Subsequent to the spinoff of LSC Communications, Inc. and Subsidiaries (“LSC”) and Donnelley Financial Solutions, Inc. (“Donnelley Financial”) on October 1, 2016, we may be contingently liable for obligations under various operating leases for office, warehouse and manufacturing locations of LSC and Donnelley Financial. In the event that LSC or Donnelley Financial, or any successor lessee, fail to make lease payments or fail to pay other obligations under these lease agreements, we may be required to satisfy those obligations to the lessor. Our exposure to these potential contingent liabilities decreases over time as LSC and Donnelley Financial pay monthly lease obligations and as the leases expire. As of June 30, 2021 these potential contingent obligations were $41.2 million and $1.8 million for LSC and Donnelley Financial, respectively.

On April 13, 2020, LSC announced that it, along with most of its U.S. subsidiaries, voluntarily filed for business reorganization under Chapter 11 of the U.S. Bankruptcy Code. In September 2020, a third-party (the “Buyer”) offered to buy the assets and assume certain obligations of LSC. Although the buyer assumed the majority of LSC’s existing leases, we continue to be contingently liable for these leases until their termination or renewal.

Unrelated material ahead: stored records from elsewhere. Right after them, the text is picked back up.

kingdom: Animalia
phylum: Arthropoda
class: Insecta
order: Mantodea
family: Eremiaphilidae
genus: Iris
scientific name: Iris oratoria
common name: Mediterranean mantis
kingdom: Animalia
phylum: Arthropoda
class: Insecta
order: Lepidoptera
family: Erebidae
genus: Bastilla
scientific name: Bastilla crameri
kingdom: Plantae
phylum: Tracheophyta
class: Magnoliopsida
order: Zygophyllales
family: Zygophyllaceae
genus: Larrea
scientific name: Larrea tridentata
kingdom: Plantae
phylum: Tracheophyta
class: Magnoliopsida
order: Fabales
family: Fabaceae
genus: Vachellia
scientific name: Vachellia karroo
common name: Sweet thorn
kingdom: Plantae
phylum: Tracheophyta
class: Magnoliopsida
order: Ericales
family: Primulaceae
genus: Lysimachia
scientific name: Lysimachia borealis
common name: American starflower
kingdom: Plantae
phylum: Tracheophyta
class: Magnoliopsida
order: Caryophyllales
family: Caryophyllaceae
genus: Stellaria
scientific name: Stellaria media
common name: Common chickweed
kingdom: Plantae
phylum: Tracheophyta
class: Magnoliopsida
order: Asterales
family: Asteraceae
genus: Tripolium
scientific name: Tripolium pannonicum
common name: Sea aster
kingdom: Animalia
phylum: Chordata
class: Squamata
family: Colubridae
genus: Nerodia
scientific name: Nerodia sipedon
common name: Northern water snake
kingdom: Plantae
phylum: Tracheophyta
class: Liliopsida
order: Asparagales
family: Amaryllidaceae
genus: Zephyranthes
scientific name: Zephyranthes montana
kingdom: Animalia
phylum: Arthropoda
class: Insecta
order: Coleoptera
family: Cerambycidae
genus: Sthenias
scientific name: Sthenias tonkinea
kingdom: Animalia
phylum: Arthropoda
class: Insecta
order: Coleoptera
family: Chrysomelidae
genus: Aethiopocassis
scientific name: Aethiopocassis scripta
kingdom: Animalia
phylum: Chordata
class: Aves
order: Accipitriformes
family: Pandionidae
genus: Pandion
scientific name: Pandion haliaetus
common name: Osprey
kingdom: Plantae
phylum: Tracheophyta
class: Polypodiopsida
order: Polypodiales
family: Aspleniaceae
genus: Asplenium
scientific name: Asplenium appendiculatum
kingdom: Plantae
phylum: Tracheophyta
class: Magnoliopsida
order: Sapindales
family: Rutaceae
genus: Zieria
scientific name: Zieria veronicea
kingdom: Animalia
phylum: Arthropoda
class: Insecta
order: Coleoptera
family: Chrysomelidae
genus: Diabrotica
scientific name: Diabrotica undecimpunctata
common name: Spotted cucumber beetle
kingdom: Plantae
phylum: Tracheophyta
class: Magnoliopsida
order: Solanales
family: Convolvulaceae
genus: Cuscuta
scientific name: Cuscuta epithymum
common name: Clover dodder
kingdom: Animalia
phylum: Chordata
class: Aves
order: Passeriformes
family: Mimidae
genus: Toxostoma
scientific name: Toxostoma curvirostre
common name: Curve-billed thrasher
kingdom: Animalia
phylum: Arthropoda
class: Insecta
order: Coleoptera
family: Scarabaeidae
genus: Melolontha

In May and June 2020 we became aware that LSC failed to make required monthly contributions to certain of their multiemployer pension plans (“MEPP”). In accordance with laws and regulations governing multiemployer pension plans, we believe that we and Donnelley Financial, as former members of the control group, are contingently liable on a joint and several liability basis for LSC’s MEPP obligations. We believe that the total undiscounted MEPP obligations for which LSC was responsible was approximately $100 million and was payable over an average 13-year period. The amount of our ultimate liability related to LSC's MEPP obligations is contingent upon the outcome of our negotiations with Donnelley Financial concerning how the obligations would be apportioned between us and Donnelley Financial. These negotiations commenced during the third quarter of 2020, when the parties agreed to enter into mediation, and then arbitration, after an agreement was not reached though the mediation process. During the first quarter of 2021, Donnelley Financial filed notice to commence the arbitration process, although no arbitration date has been set. In 2020, we recorded a contingent liability of approximately $37.1 million representing our estimate of the aggregate payments we believe we will be required to make with respect to LSC’s MEPP liabilities. This amount however could be adjusted in the future based on the final allocation as a result of the arbitration process. Payments to settle this liability are scheduled to be completed by 2034.

During the six months ended June 30, 2021, we and Donnelley Financial commenced negotiations with each of the three MEPPs to settle the MEPP liabilities and, we successfully negotiated a settlement with two of the three plans. As a result of these settlements, in the same period, we recorded a $2.2 million gain in restructuring, impairment and other expense on the Condensed Consolidated Statement of Operations reflecting our estimated share of the reduced liability. Cash payments made by us during the second quarter of 2021 were approximately $18.4 million and primarily related to the settlement of the two MEPP plans. As of June 30, 2021, we have $13.4 million accrued representing our estimate for our share of the remaining liability.